Well I looked into it nonetheless and it does appear there’s an issue with your database, or at least reaching your database.

I see the latest version deployed is v242.

Thanks Jerome. Latest theory is it appears there’s a DNS issue when connecting to that database. I’m able to resolve / reach it from outside of fly.io as of right now and can query it, etc. Any recent changes to fly DNS that may explain this? Thanks!

There was a DNS change about 2 hours ago. It was seamless though.

I just checked across all our hosts and they can all resolve the DNS entry for your database as far as I can tell (and all in the same way). This should mean everything is working fine and your app should also be working. I see it’s still a problem from your logs.

We had to switch because we started getting rate limited by Google DNS. This should help DNS resolution in general.

I’ll dig some more, but I can’t yet explain this issue.

1 Like

I ran dig from within one of your VMs directly and was able to get the correct response. I’m not sure why your app can’t resolve it.

I’ve also confirmed in a python REPL within your VM that it can resolve that hostname. It can also connect to it just fine.

Very odd.

1 Like

Update: I’m seeing this issue resolving the DB across all my fly.io services, not just this one, but not seeing it on my other non-fly hosts.

Maybe there’s some caching going on somewhere at the application layer? Am trying a new deploy now.

This may not be an issue resolving, despite what the error says. Are you able to connect to mysql with this same hostname from other places?

Update: I’m re-deploying all my fly.io services to see if that does anything.

Kurt: Yes, I’m able to resolve from here in SF at home and (it appears) my other production servers hosted on other hosts don’t have a problem. it’s possible those haven’t retried recently, but I think they likely would have.

How are you testing resolving? Can you ssh to your Fly app instance and test the same way?

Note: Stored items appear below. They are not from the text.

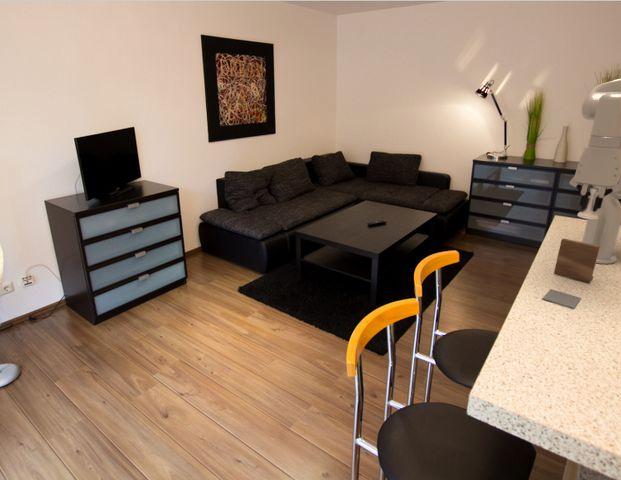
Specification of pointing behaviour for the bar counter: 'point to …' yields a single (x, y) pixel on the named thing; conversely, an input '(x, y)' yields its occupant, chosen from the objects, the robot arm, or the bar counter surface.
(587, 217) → the chess piece
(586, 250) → the brown piece
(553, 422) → the bar counter surface
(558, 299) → the pad
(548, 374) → the bar counter surface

I was just using my desktop mysql client (Sequel Ace). But I can try something else if I can come up with something I could trigger on my fly instances. I don’t have SSH set up on my instances, so I’m not clear on how to do that.

fly ssh console --app <name> will get you in. This is the python we’re testing with:

import socket
addr = socket.gethostbyname('<rds-hostname>')
print(addr)

You can also run:

dig <rds-hostname>

I do not think this is a DNS problem, despite the message.

okay will try now. Just ran the this docker container locally and also another one and was able to connect.

trying dig now. Where is dig on these machines? I’ve loaded up bash, but I guess it’s not pulling in all the paths, etc.

hey folks, maybe there’s a different resolver at play? I couldn’t get dig to run, but on the machine I tried to get curl to resolve the host and it immediately failed. Whereas on other linux machines I tried it on (that aren’t at fly), it times out because the port isn’t open.

root@52886617:/# curl us-west-1-teslamonitor-prod-cluster.cluster-ro-cqoe3fww0gbl.us-west-1.rds.amazonaws.com

curl: (6) Could not resolve host: us-west-1-teslamonitor-prod-cluster.cluster-ro-cqoe3fww0gbl.us-west-1.rds.amazonaws.com

We found the issue and are rolling out a fix. DNS responses with extra fields seem to break your app in particular.

1 Like

Thank you so much! If you think there’s anything I should do differently to not be vulnerable to this, please let me know.

We’re as curious as you are. The change we just made (moments ago, not the one from earlier today Jerome was talking about) minimizes DNS responses so they include only the answer records and not all the authority records (“go to these nameservers for further answers about this name”) — in our new DNS configuration, we were (briefly) including those additional records, and now we’re not, which is also what 8.8.8.8 does. Neither option should break anything!

But if assiduously replicating the behavior of 8.8.8.8 keeps apps happy, that’s what we’ll do. :slight_smile:

1 Like

I see thanks for letting me know. Btw, it’s not clear to me the issue is totally resolved or propagated. I’m seeing some services bounce back up briefly and then go down. Maybe that’s just a caching issue that we now need to push through?

We’re still pushing through the change :slight_smile: we targeted the servers where the app your mentioned was running, but it looks like other apps of yours are maybe affected?

Rolling out might take a little bit.